Context:
India will likely fail to meet the February 10 deadline for submitting its third round of climate action plans under the Paris Agreement on account of hurdles in the adoption of renewable energy (RE). A major setback is that 40 GW of RE projects tendered by government agencies remain unsold.
Key Challenges in Renewable Energy Adoption
Lack of Power Sale Agreements (PSAs)
- 40 GW of RE projects handed out by SECI, NTPC, NHPC, and SJVN are still in the unsigned books.
- Neither do the state governments want to buy this power, forcing a bottleneck in the adoption of RE.
Dropping Renewable Energy Prices Threating SEBs
- The cost of solar power per unit is ₹2.50, and this makes it the cheapest source of electricity. This also gives rise to another challenge as SEBs are hesitant to sign long term agreements due to prices which keep falling with every auction.
- A study by TERI and the Climate Policy Initiative predicts that solar power prices could fall to ₹1.9 per unit by 2030, making future contracts cheaper than current ones.
Stalled Investments and Regulatory Setbacks
- SECI’s failure to sign power purchase agreements (PPAs) has led the Central Electricity Regulatory Commission (CERC) to reject tariff approvals for the first ever grid scale battery energy storage systems (BESS) tender.

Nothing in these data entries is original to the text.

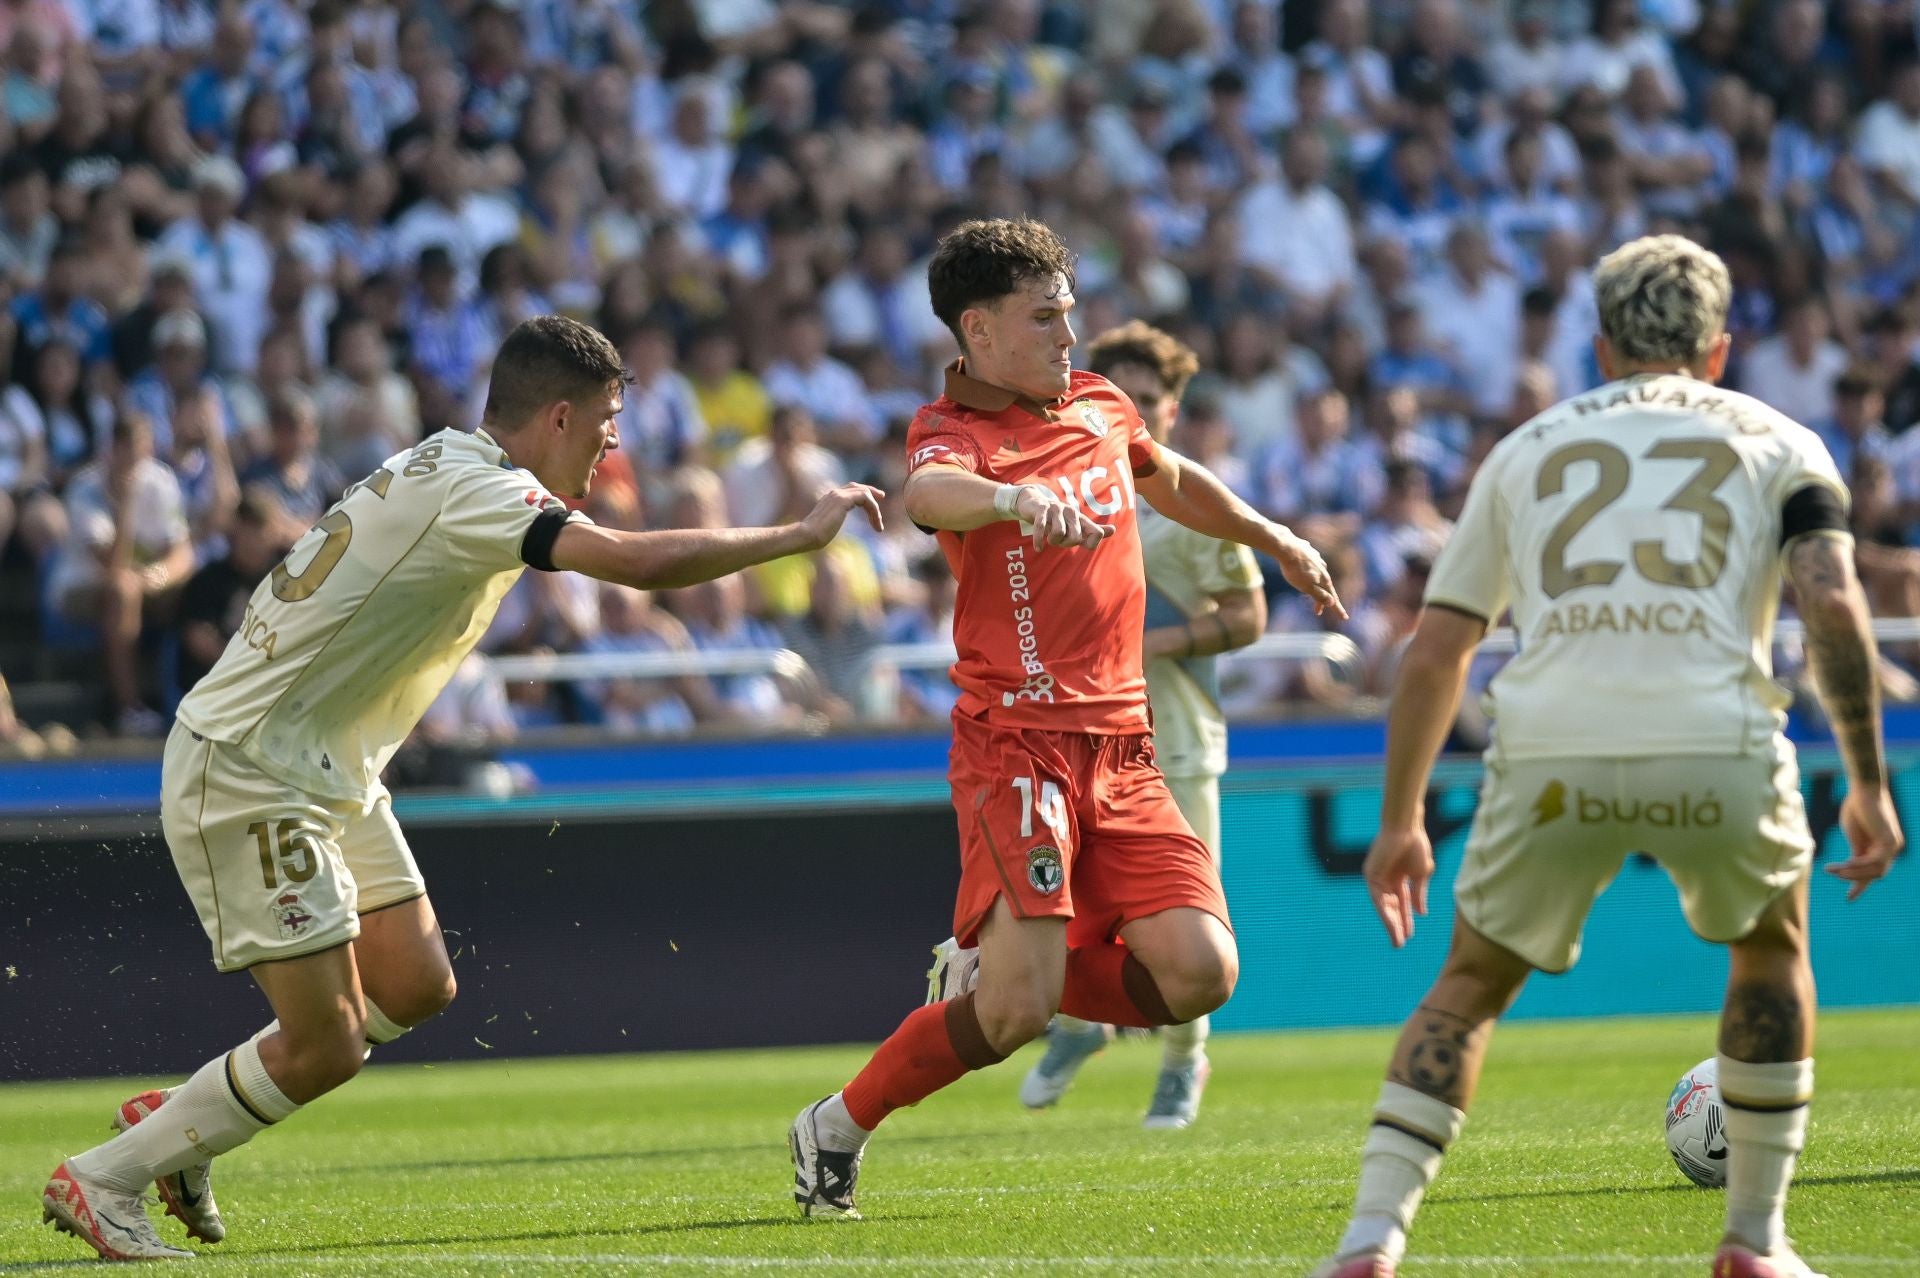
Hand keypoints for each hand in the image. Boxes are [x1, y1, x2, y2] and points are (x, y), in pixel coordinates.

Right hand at [799, 483, 884, 549]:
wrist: (806, 535)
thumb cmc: (813, 537)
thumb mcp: (826, 528)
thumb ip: (832, 523)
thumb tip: (830, 529)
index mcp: (829, 499)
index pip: (849, 490)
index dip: (863, 493)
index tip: (873, 501)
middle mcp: (833, 494)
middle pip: (857, 487)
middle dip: (871, 491)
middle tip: (882, 496)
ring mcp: (837, 495)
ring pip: (864, 493)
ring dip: (874, 508)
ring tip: (878, 525)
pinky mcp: (842, 500)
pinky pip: (865, 498)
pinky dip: (873, 509)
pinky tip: (875, 522)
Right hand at [1013, 485, 1110, 551]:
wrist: (1034, 503)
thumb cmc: (1058, 518)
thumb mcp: (1076, 524)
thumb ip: (1093, 530)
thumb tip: (1113, 530)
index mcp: (1081, 518)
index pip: (1097, 533)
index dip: (1091, 544)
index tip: (1081, 544)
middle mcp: (1071, 512)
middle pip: (1076, 537)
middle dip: (1067, 544)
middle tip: (1060, 541)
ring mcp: (1056, 509)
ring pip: (1059, 532)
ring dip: (1053, 541)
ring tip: (1049, 539)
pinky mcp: (1041, 509)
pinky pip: (1041, 527)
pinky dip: (1039, 540)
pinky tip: (1038, 548)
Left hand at [1276, 533, 1347, 618]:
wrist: (1286, 547)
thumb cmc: (1294, 570)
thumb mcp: (1306, 587)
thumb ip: (1319, 595)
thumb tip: (1332, 602)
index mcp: (1324, 579)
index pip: (1333, 598)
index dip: (1338, 609)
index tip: (1345, 618)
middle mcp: (1323, 569)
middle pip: (1325, 587)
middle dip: (1322, 600)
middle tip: (1317, 611)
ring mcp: (1316, 559)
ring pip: (1318, 575)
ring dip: (1316, 585)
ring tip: (1309, 592)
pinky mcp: (1308, 551)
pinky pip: (1311, 564)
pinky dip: (1310, 571)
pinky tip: (1306, 570)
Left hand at [1364, 824, 1432, 947]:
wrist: (1407, 827)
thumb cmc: (1416, 845)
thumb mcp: (1421, 874)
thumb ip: (1419, 894)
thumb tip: (1421, 913)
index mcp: (1399, 878)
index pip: (1401, 904)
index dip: (1406, 919)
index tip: (1409, 936)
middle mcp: (1386, 880)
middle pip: (1391, 908)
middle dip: (1396, 925)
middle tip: (1400, 944)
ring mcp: (1377, 877)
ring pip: (1383, 906)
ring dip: (1390, 923)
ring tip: (1397, 940)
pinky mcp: (1371, 875)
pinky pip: (1377, 898)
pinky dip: (1385, 912)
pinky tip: (1392, 924)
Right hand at [1830, 785, 1902, 900]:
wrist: (1864, 789)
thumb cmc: (1857, 807)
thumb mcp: (1854, 834)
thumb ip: (1856, 850)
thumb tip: (1851, 867)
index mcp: (1880, 848)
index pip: (1872, 872)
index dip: (1859, 886)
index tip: (1849, 899)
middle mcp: (1890, 849)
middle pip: (1874, 874)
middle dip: (1854, 879)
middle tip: (1832, 874)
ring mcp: (1892, 846)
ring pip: (1875, 871)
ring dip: (1852, 873)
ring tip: (1831, 869)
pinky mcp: (1890, 842)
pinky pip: (1874, 861)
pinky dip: (1858, 865)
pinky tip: (1843, 864)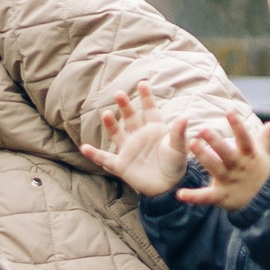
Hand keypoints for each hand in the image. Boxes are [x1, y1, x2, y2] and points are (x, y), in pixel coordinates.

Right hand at [79, 81, 193, 196]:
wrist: (168, 186)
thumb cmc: (176, 164)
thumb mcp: (179, 147)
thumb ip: (179, 133)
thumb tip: (185, 117)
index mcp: (154, 130)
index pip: (149, 110)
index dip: (146, 98)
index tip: (143, 83)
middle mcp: (139, 136)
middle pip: (130, 118)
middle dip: (125, 106)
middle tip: (119, 94)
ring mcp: (128, 150)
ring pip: (117, 134)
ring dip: (111, 124)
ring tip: (106, 114)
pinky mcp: (121, 164)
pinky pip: (105, 159)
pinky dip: (94, 154)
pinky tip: (84, 148)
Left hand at [179, 111, 269, 211]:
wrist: (264, 202)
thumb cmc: (259, 174)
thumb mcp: (264, 156)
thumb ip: (264, 138)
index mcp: (249, 156)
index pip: (245, 139)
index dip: (238, 126)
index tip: (229, 112)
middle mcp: (239, 167)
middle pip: (227, 153)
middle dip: (215, 141)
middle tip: (202, 129)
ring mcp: (229, 181)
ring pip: (215, 168)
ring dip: (204, 157)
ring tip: (191, 143)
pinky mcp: (221, 196)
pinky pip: (206, 196)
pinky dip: (194, 197)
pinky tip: (180, 194)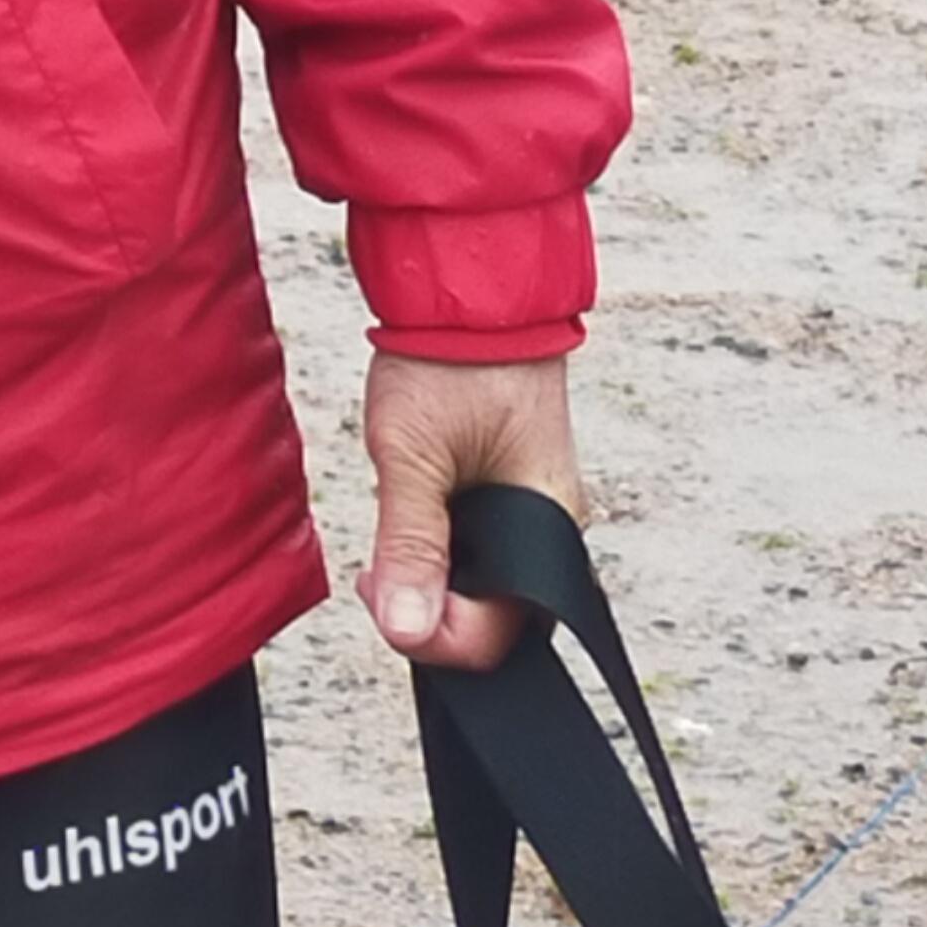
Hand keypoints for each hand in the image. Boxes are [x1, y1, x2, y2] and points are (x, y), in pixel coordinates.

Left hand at [357, 352, 587, 674]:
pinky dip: (443, 543)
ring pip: (483, 581)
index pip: (494, 635)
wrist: (473, 291)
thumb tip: (406, 629)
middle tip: (376, 570)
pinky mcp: (513, 486)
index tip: (377, 592)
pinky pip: (480, 544)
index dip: (430, 633)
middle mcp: (551, 531)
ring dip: (434, 574)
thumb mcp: (415, 455)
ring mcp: (534, 508)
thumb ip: (411, 544)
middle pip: (491, 615)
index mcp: (546, 532)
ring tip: (392, 534)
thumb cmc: (453, 362)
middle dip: (429, 607)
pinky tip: (415, 512)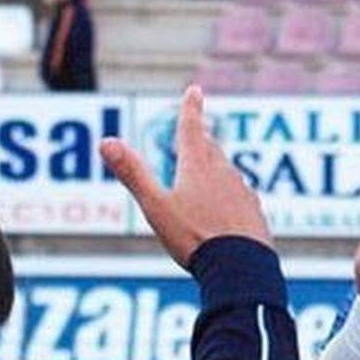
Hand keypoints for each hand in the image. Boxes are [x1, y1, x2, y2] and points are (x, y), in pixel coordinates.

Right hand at [101, 85, 269, 266]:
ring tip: (212, 166)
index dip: (191, 108)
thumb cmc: (195, 238)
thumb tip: (105, 142)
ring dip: (217, 165)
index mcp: (197, 167)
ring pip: (228, 171)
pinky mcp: (254, 213)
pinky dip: (232, 193)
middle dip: (202, 138)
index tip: (195, 90)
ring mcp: (243, 193)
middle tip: (199, 129)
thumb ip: (133, 174)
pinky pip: (241, 195)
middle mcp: (224, 173)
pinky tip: (231, 205)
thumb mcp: (156, 207)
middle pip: (211, 149)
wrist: (241, 268)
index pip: (191, 129)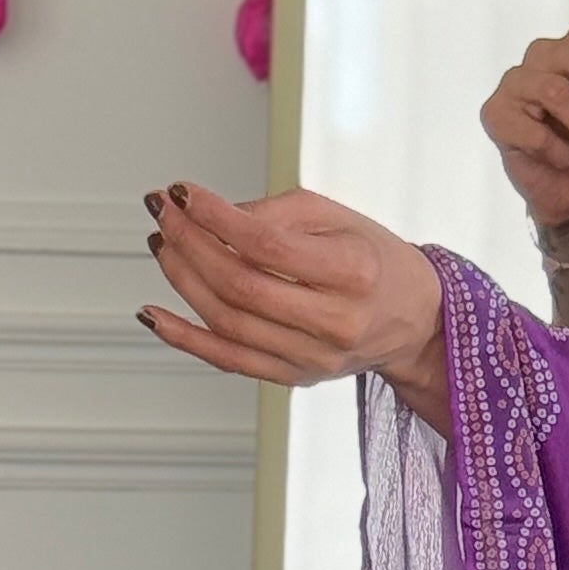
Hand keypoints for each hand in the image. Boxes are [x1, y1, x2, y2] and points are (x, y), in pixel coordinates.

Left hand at [139, 182, 446, 423]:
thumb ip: (275, 213)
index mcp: (354, 272)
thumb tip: (210, 217)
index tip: (183, 193)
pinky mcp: (294, 376)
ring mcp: (313, 356)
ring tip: (163, 245)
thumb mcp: (337, 217)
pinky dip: (184, 338)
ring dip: (182, 280)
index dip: (215, 217)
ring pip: (227, 322)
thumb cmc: (375, 262)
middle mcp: (336, 322)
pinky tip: (153, 314)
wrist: (414, 320)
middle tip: (164, 215)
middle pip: (240, 285)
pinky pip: (227, 361)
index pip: (266, 245)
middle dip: (189, 243)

- BESS technology is essential for storing RE and ensuring a stable power supply, but its development has been hampered.
Coal Continues to Dominate Power Generation
- RE still stands at 46.3% of India’s installed capacity, while coal remains the primary source.
- Without an efficient storage system, the stochastic nature of RE makes coal indispensable for reliability in power supply.
Consequences for India’s Climate Targets
- India plans to raise non fossil fuel based power generation capacity to 500 GW by 2030, which is not feasible due to structural reasons.
- Lack of PSA/PPAs, Stalled investment and dependence on coal would retard India’s trend towards Newly introduced low carbon energy sources.